§ **Instructions to follow**
Find the word "mortgage" in the material below and gather every line that contains it.

§ **Task inputs**
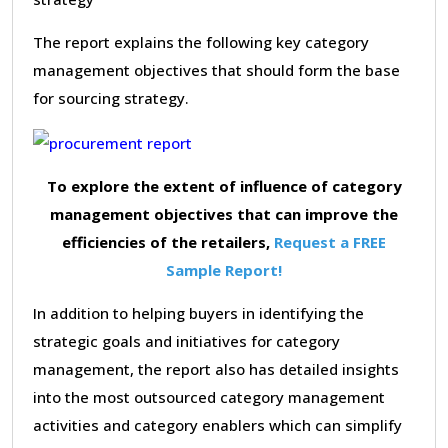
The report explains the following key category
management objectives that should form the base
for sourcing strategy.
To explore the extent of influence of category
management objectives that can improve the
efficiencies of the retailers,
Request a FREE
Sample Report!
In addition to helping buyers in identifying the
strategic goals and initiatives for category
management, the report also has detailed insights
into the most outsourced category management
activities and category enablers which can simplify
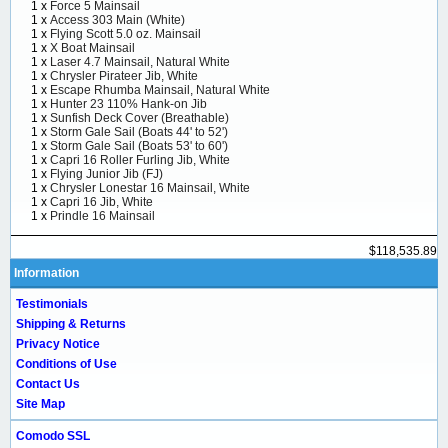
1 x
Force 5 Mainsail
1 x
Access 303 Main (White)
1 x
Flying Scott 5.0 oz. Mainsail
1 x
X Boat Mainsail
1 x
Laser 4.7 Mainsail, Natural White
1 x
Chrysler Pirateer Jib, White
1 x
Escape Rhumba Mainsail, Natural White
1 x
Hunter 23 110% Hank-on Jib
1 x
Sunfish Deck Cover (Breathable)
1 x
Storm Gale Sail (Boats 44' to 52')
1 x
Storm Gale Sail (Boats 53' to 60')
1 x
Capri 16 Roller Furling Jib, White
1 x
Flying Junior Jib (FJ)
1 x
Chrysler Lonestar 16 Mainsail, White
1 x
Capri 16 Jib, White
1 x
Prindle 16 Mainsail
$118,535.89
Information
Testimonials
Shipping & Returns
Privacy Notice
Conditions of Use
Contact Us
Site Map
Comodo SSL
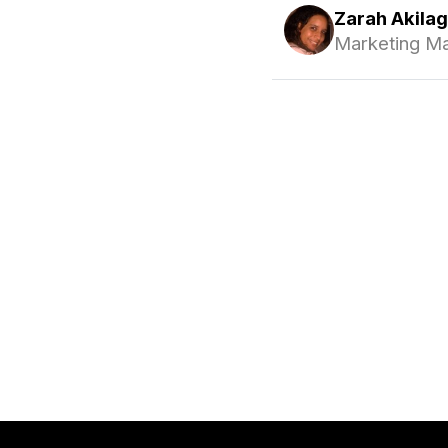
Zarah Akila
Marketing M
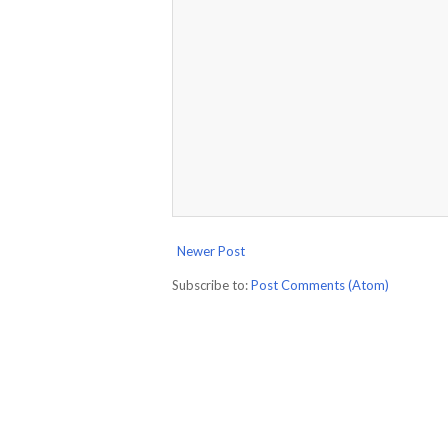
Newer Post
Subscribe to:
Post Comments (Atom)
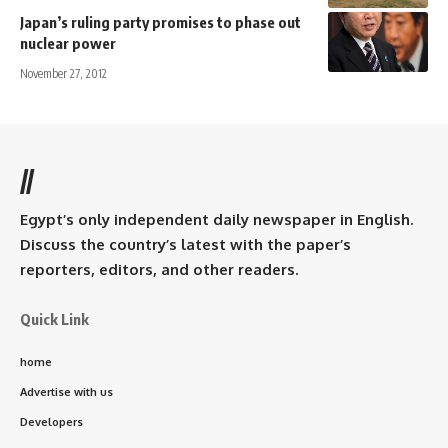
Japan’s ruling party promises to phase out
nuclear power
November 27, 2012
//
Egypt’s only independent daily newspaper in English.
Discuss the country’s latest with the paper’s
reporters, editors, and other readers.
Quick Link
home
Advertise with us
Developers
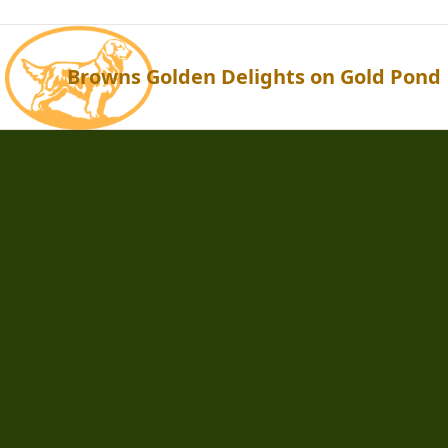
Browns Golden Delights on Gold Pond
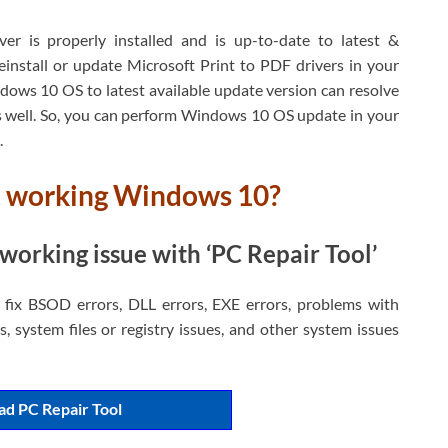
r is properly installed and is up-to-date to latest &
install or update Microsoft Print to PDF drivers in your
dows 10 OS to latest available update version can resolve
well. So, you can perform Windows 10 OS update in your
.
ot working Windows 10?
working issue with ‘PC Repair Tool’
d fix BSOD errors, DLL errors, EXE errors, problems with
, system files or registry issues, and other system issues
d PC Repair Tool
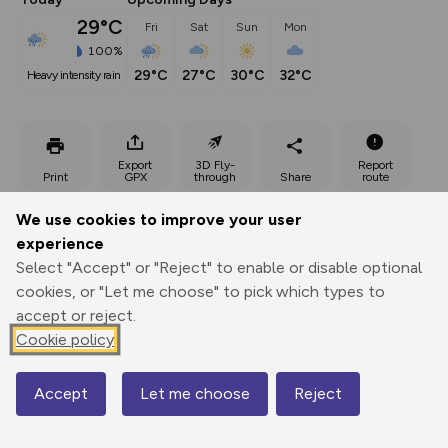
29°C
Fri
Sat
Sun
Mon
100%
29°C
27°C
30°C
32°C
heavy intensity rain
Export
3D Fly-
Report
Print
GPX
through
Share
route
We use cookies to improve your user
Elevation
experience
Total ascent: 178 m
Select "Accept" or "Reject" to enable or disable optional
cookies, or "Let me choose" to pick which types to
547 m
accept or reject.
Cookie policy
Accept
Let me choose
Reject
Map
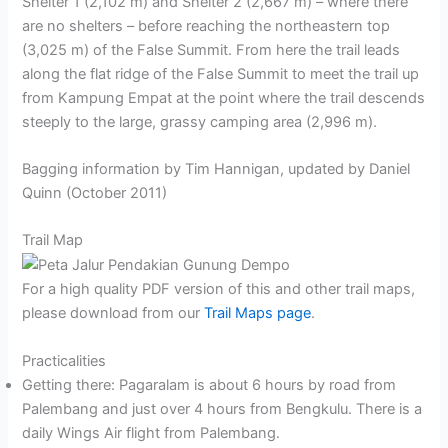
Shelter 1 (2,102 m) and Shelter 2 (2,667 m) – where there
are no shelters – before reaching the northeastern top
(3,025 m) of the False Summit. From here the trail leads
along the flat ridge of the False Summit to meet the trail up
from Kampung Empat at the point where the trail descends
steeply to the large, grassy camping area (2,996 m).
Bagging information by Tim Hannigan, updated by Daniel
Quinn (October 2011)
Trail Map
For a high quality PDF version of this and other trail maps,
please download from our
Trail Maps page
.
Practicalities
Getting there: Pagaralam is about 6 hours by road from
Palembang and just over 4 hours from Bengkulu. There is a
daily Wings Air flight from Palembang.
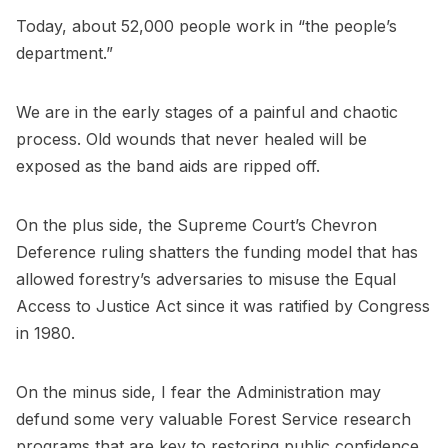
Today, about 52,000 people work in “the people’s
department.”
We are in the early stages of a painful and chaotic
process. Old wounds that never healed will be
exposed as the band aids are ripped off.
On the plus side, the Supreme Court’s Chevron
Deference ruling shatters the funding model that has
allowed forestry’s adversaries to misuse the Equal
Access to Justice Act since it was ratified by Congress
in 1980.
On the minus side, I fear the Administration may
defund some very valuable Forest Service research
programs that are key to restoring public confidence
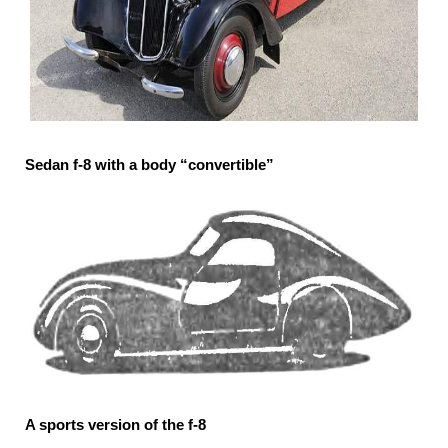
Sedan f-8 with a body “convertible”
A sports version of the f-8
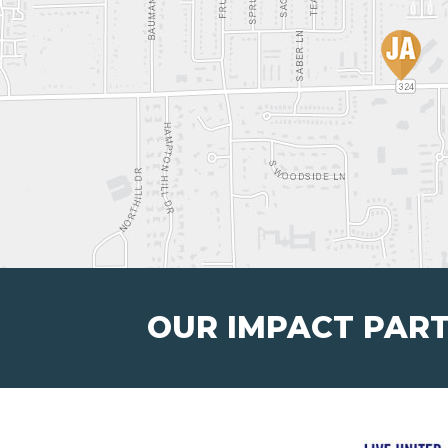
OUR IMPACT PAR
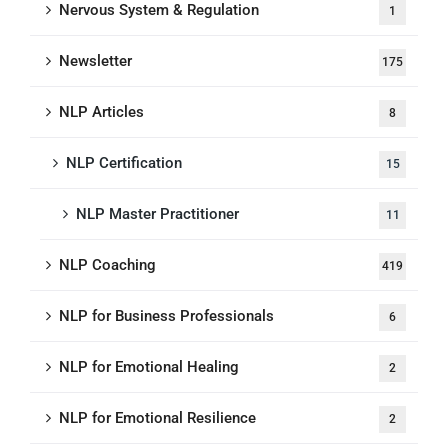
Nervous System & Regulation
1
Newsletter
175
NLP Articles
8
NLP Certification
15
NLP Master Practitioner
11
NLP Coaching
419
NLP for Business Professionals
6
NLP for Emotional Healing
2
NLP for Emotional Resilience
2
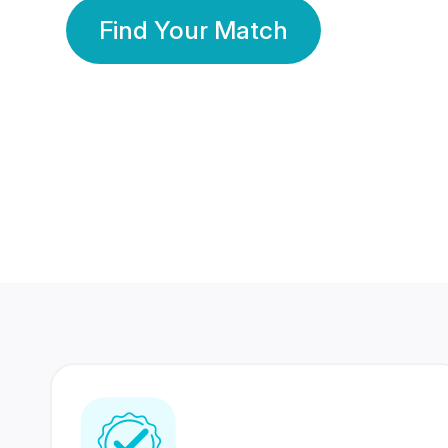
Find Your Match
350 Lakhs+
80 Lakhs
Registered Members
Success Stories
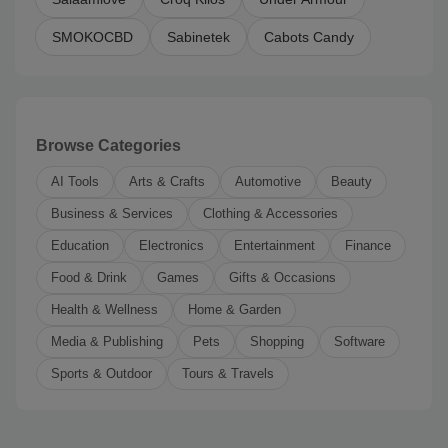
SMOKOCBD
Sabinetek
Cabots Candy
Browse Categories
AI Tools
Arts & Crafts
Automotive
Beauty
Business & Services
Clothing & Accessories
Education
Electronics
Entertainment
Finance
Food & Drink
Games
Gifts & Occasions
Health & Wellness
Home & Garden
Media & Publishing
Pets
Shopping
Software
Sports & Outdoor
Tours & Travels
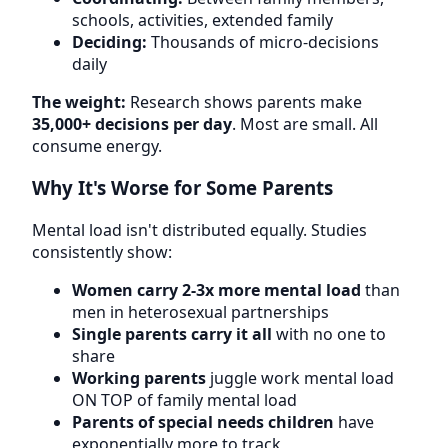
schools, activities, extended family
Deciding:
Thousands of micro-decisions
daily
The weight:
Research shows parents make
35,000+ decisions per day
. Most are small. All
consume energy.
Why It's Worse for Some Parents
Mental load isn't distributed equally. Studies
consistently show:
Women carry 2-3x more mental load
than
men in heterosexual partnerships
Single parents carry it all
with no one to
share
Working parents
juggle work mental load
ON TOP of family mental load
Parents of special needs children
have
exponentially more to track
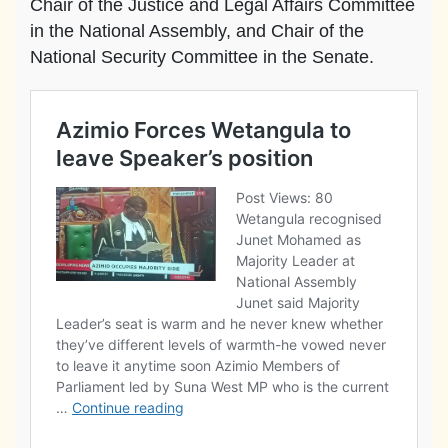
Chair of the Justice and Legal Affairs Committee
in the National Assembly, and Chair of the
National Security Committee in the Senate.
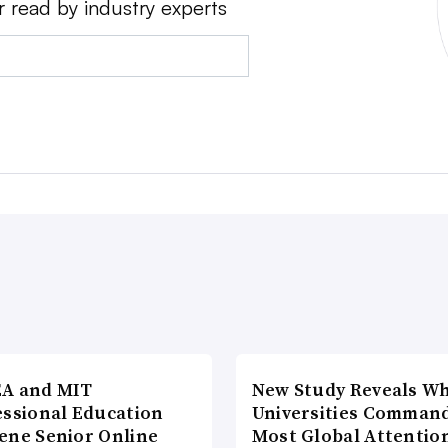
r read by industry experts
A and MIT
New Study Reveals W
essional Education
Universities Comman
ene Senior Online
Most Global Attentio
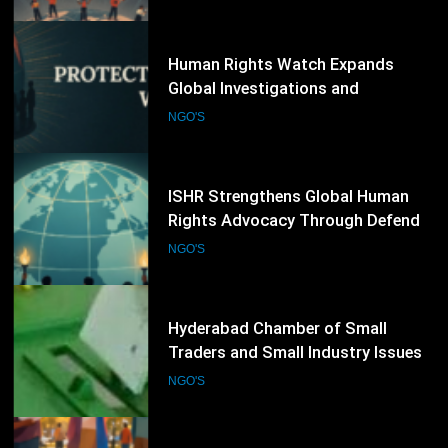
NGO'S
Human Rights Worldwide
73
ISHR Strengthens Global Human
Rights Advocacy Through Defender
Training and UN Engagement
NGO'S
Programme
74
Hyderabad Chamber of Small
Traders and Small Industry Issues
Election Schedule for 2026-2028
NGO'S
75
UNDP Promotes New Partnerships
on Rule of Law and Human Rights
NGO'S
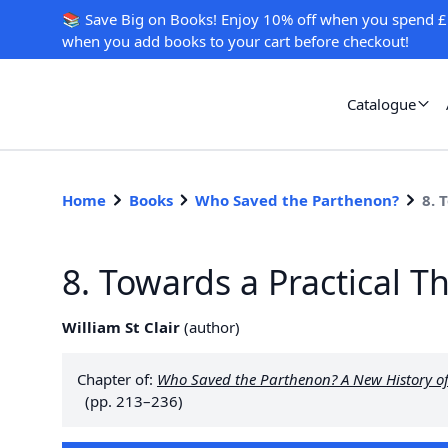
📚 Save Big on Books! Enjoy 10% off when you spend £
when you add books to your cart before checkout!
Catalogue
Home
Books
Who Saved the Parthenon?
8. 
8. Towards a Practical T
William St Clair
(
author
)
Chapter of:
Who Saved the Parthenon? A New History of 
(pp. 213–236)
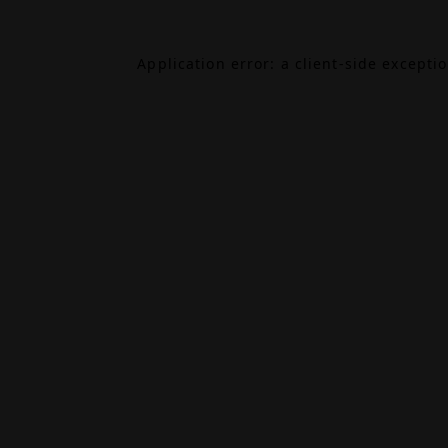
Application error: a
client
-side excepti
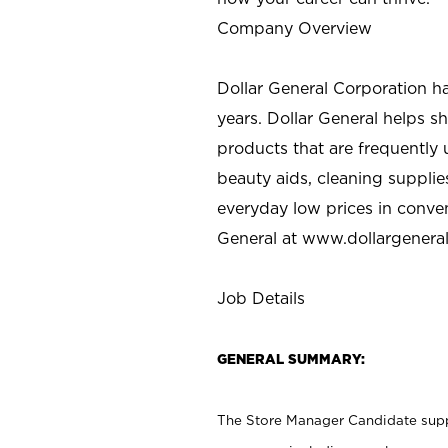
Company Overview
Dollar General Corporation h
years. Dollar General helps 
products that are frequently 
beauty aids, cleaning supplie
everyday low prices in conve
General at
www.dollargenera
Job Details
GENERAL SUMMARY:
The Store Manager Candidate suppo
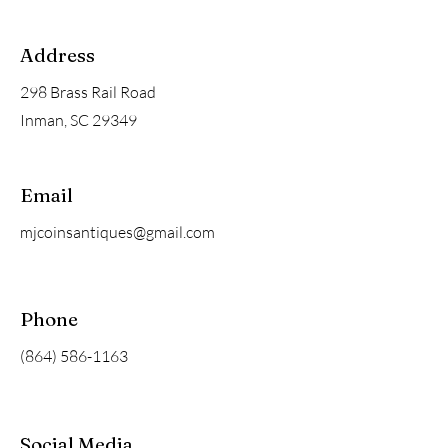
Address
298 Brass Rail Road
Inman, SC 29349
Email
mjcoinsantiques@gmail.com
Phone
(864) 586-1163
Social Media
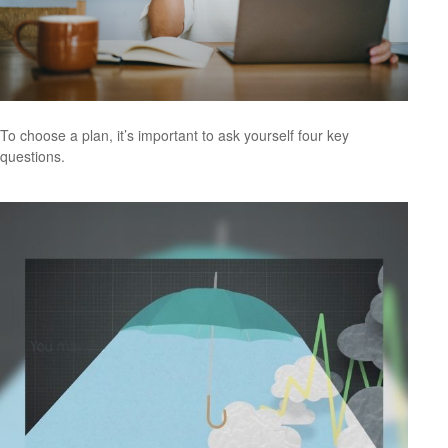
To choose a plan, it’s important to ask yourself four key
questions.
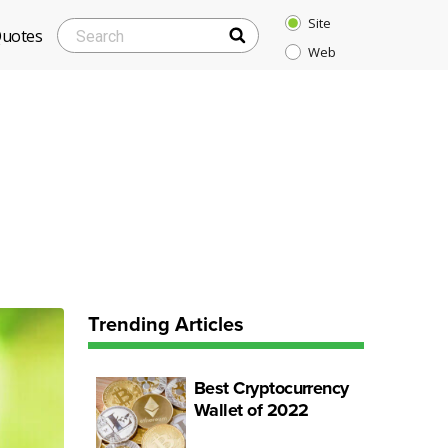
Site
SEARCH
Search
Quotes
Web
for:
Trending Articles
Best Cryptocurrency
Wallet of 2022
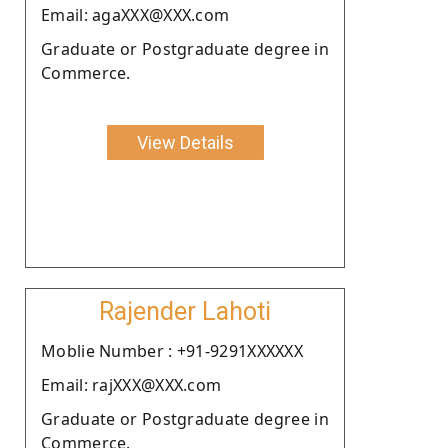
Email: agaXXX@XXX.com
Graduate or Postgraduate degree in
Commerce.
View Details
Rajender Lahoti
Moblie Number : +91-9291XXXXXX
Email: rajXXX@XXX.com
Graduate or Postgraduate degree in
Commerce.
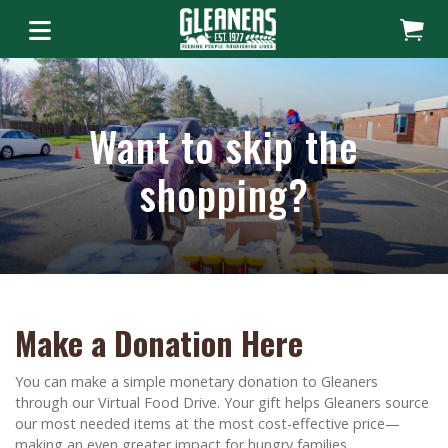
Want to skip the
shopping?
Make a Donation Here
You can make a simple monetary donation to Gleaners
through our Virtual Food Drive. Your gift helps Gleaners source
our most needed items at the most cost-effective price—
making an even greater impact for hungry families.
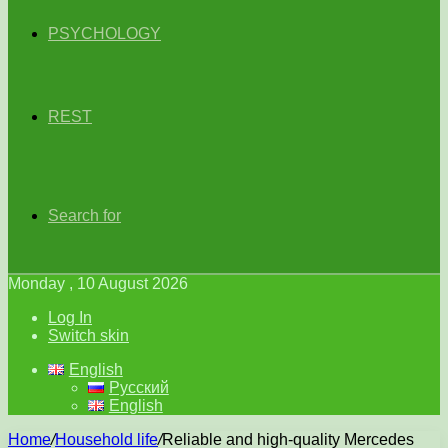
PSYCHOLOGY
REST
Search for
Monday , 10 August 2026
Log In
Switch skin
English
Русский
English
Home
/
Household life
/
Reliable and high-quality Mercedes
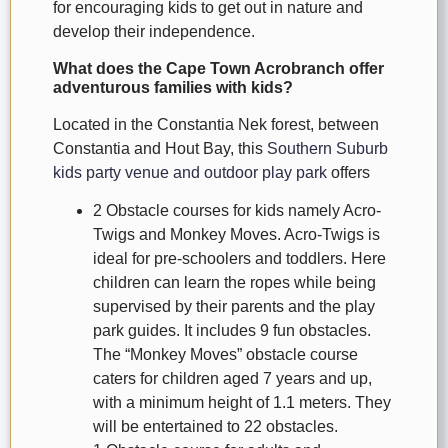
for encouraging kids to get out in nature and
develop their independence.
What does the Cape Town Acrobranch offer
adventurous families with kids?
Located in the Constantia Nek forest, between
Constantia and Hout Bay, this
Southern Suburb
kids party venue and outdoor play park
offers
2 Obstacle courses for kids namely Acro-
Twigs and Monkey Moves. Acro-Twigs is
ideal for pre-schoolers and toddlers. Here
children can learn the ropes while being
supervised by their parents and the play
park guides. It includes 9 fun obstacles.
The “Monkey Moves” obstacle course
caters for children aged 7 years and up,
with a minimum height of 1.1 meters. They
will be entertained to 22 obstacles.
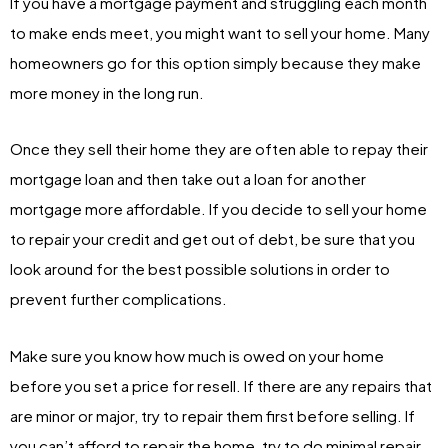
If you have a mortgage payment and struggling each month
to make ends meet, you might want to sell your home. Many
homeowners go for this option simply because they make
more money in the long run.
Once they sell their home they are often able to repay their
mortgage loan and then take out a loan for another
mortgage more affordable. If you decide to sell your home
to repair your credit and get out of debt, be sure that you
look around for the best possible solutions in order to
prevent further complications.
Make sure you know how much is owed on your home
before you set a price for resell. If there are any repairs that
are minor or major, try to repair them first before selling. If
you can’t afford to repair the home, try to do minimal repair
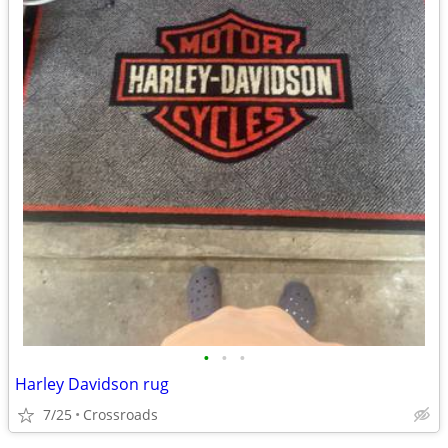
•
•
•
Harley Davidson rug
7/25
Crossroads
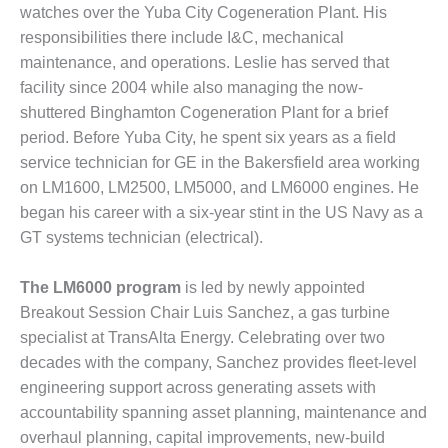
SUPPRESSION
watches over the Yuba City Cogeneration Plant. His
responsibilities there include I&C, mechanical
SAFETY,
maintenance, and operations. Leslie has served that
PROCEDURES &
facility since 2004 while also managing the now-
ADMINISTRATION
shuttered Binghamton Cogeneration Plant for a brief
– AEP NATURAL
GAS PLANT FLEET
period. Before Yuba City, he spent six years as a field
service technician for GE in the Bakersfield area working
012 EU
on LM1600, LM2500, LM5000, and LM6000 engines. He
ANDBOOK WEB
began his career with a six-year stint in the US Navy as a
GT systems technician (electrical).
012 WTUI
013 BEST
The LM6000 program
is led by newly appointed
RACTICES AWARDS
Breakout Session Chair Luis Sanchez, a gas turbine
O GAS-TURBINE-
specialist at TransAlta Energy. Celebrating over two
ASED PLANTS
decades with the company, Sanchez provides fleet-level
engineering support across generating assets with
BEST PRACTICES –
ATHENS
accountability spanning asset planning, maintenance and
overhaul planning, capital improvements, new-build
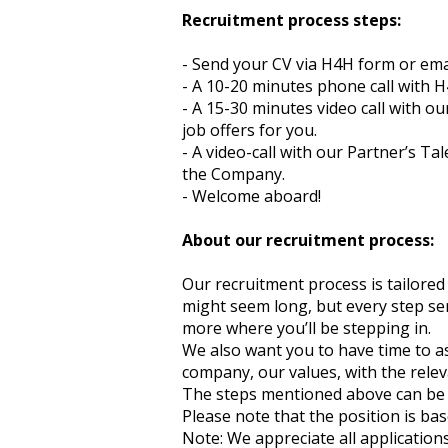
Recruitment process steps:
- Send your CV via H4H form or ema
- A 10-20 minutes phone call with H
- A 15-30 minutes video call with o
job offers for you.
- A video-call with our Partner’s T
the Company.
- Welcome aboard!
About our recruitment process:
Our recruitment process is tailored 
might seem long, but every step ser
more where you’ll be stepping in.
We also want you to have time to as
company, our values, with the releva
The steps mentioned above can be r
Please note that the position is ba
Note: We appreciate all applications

§ **Result of this exercise**
If you have a mortgage payment and struggling each month
mortgage loan and then take out a loan for another
mortgage more affordable. If you decide to sell your home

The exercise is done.